* [ТЕКСТ СТРАНИЦЫ]

┌────────

Лицо Трифонова так значительно, взгляд так остер и вдумчив, что героя очень легко, как и Чижову, представить себе совсем в другой обстановке. Например, подошел бы ему фон другого, более «парадного» кустодиевского портрета тех лет — бывшего комиссара 6-й армии Н. Н. Кузьмина, стоящего в буденовке, с пистолетом на поясе и при всех орденах на фоне реки и моста, через который, видимо, с боем переходят бойцы.
Быть может, портрет Трифонова даже выразительнее говорит о времени своего создания, чем подчеркнуто «датированные» картины художника о революционных празднествах. Глядя на этот скромный рисунок, думаешь, что он перекликается со многими стихами тех лет, где романтические отзвуки недавней революционной бури воскресают в самой будничной обстановке, в самых «незаметных» людях:
«Сапожник смеется: Товарищ-друг,
Сам я ходил в героях.
Только глаза, как шило, сберег.
Весь как ни есть в заплатах,
Сколько дорог — не вспомнишь дорог,
Прошитых ногами, что дратвой.
Я, брат, геройством по горло богат,
Он встал — живое сказанье,
Он встал — перемазанный ваксой Марат —
И гордо рубцы показал мне!»
«Расскажи мне, пожалуйста,
Мой дорогой,
Мой застенчивый друг.
Расскажи мне о том,
Как пылала Полтава,
Как трясся Джанкой,
Как Саратов крестился
Последним крестом.
Ты прошел сквозь огонь —
Полководец огня…».
Подобным «живым сказаньем» выглядит на рисунке Кустодиева и Трифонов.
Очень любопытен и портрет дочери Трифонова (в замужестве Фирсовой). Здесь пленительно сочетается традиционный облик русской девушки (одна пышная, перекинутая на грудь и украшенная бантом коса чего стоит!) с такой строгостью и вдумчивостью выражения лица, какого прежние кустодиевские «простонародные» героини не знали. Как будто Клавдия Максимовна (как характерна эта добрая уважительность в самом названии портрета…), стоя еще на самом пороге жизни, напряженно размышляет о предстоящем ей.

└────────

* [МАТЕРИАЛ]
┌────────

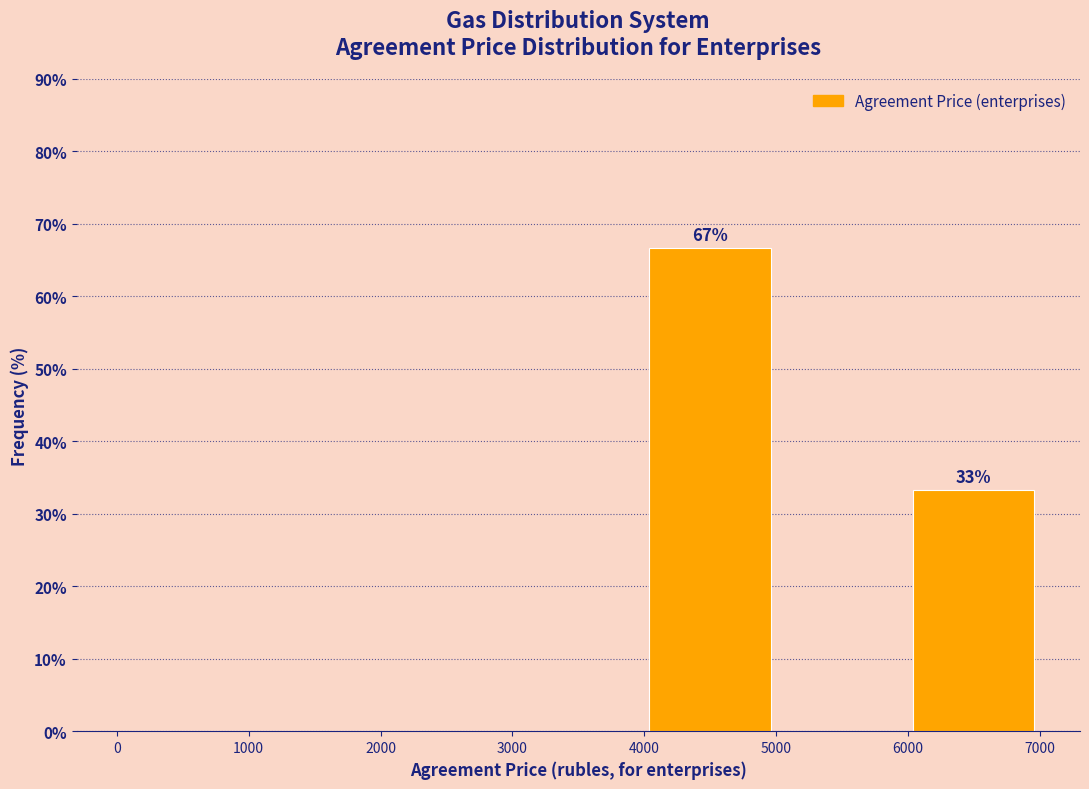

Over which range of the x-axis is the bar tallest?

4000 to 5000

└────────

* [ЗАДАНИЯ]
1) Перепишите из текста о портретах Кустодиева всё, что идёт от слов «Очень любопытен и» и ниже, вплоть до слов «о предстоящем ей.» включительно.
2) Продолжите текст о портретах Кустодиева, начав сразу после его последнего предложения.

* [ОТВЕТЫ К ЗАДАНИЯМ]
1)
Очень любопытен и портрет дочери Трифонова (в замужестве Фирсовой). Здесь пленительно сочетается традиционный облик русской девушки (одна пышная, перекинутая на грудь и украшенная бантом коса чего стоит!) с такой строгостью и вдумчивостью выражения лица, какого прежние кустодиевские «простонародные» героини не знали. Как будто Клавдия Максимовна (как характерна эта добрая уважительность в самом названии портрета…), стоя еще на самом пороге жизни, напряженно размышляет о предстоящем ей.

2)
Есть в этом портрете нечто, крайне существенное для понимания атмосферы того противоречивого нэповского времени, заставляющее вспомнить свидетельство даже отнюдь не энтузиазистически настроенного Анисимова о его слушателях-рабфаковцах: «…эта-то рабочая среда, пришедшая учиться, своим стремлением к знанию дает истинную отраду: так искренно и глубоко это стремление, что невольно чувствуешь и всю одаренность народа и всю давность его культуры, несмотря ни на какие временные ошаления, обалдения и отупения».
К этим необычным для ходячих представлений о Кустодиеве портретам примыкает еще один — невестки художника, Н. Л. Оршанской. Сама она с улыбкой вспоминала, что «была моделью не в его духе: на его вкус слишком худа и бледна», так что однажды заслужила прозвище «разварного судака». Но и эта отважная экспедиция певца «расейских яблок» в страну «апельсинов» увенчалась успехом. По верному определению автора одной из последних работ о Кустодиеве, С. Г. Каплановой, «портрет поражает необычайной трепетной, несколько драматической одухотворенностью».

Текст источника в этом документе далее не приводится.